The sale of some or all of its TV stations would help Emmis reduce its debt and put it in a better position for growth, said Emmis Chief Executive Jeffrey Smulyan, who founded the company in 1979.
Emmis also owns about 24 radio stations and six regional magazines across the country.
"Our decision to explore strategic alternatives for our television assets comes from our ongoing dedication to lowering our debt and putting us in a better position for growth, but also from the recognition that, in order to reach their full potential, our television stations need to be aligned with a company that is larger and more singularly focused on the challenges of American television," he said.
A sale also could boost competition, if ownership of the two local stations were split up, according to observers.
Emmis hired The Blackstone Group as financial adviser and Paul, Weiss, Rifkind, Wharton & Garrison LLP as its legal counsel to assist in the sale of the TV stations. Emmis owns the two Hawai'i stations under a Federal Communications Commission exemption that has generated criticism that dual-ownership results in less competition and diversity of news coverage and analysis.
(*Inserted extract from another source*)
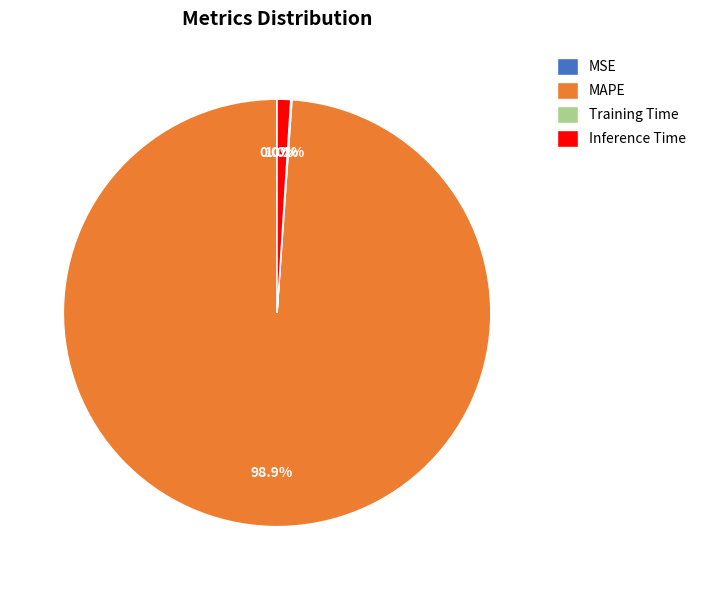

What is the majority slice?

MAPE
Any potential sale of the stations likely would require FCC approval.
"It could be a hopeful opportunity that the landscape becomes more diverse and competitive," said Sean McLaughlin, public policy chairman for the Alliance for Community Media, an advocate for community access issues. "We could have two views, where we only have one in terms of ownership."
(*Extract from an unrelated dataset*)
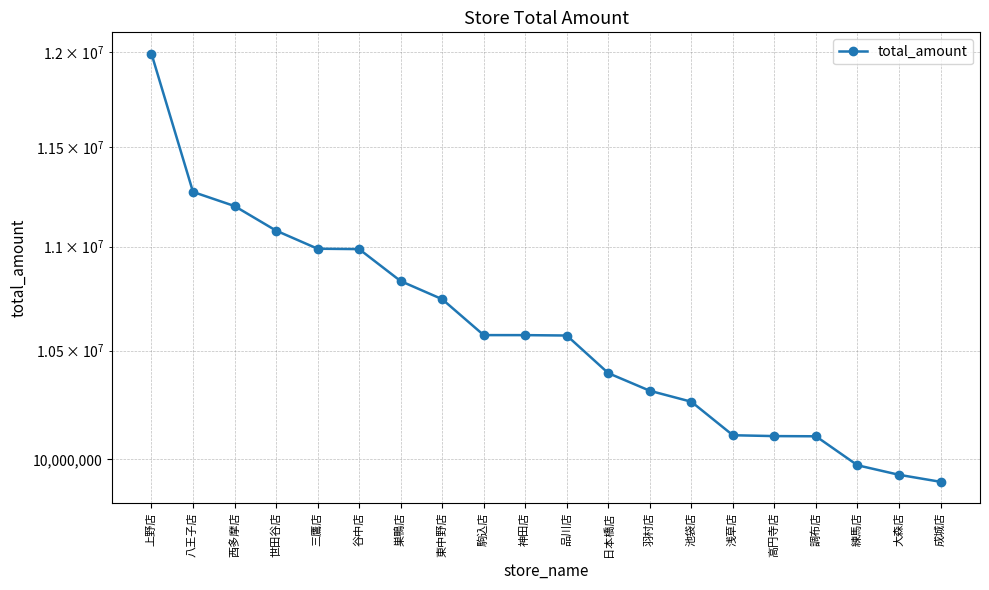

True or false: there are more than 0 points higher than both neighbors.

False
McLaughlin also is head of Akaku: Maui Community Television.
Mike Rosenberg, general manager of KITV, agreed that a sale could result in split ownership of Emmis' local stations, though it could be a year before anything happens.
"I can't imagine a scenario where the FCC would allow a buyer to buy both stations," he said.
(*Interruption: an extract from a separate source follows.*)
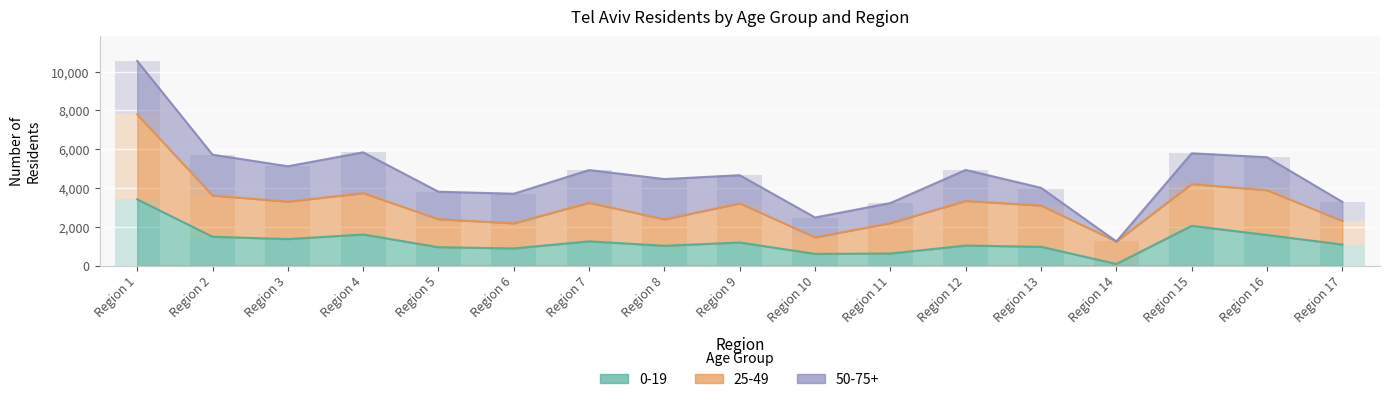

What is the total value across all series at Region 9?

4662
In 2003 the FCC moved to relax rules that restrict media ownership, which would have made it possible for the owner of a newspaper to buy a television station in the same market. In 2004 a federal appeals court blocked many of those rules from taking effect.
Major media companies have since asked the U.S. Supreme Court to review the case. Additionally, Congress is expected to review media ownership rules next year.
Meanwhile the future of media ownership regulations remains uncertain, said Mike Fisch, The Honolulu Advertiser's president and publisher.
"Everybody's waiting to see what the rules are going to be," he said. "I think it's far from sorted out."
Fisch said there were no discussions locally about The Advertiser acquiring a TV station, though such decisions would be made by McLean, Va.-based Gannett Co., which owns the newspaper.